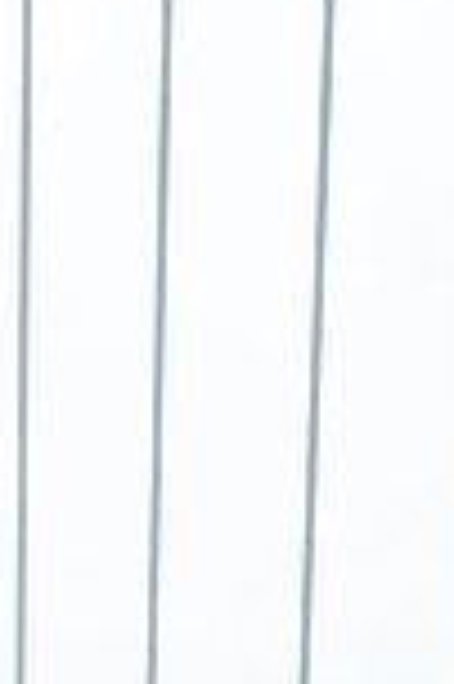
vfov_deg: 5.3
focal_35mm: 386
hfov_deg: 3.5
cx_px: -198
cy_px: 961
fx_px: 7318
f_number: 6.3
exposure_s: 1/30
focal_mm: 75
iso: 100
━━━━━━━━━━━━━━━━
Problem —
Copy every record exactly as it appears, apart from any pictures.

Exercise answer —
vfov_deg: 5.3
focal_35mm: 386
hfov_deg: 3.5
cx_px: -198
cy_px: 961
fx_px: 7318
f_number: 6.3
exposure_s: 1/30
focal_mm: 75
iso: 100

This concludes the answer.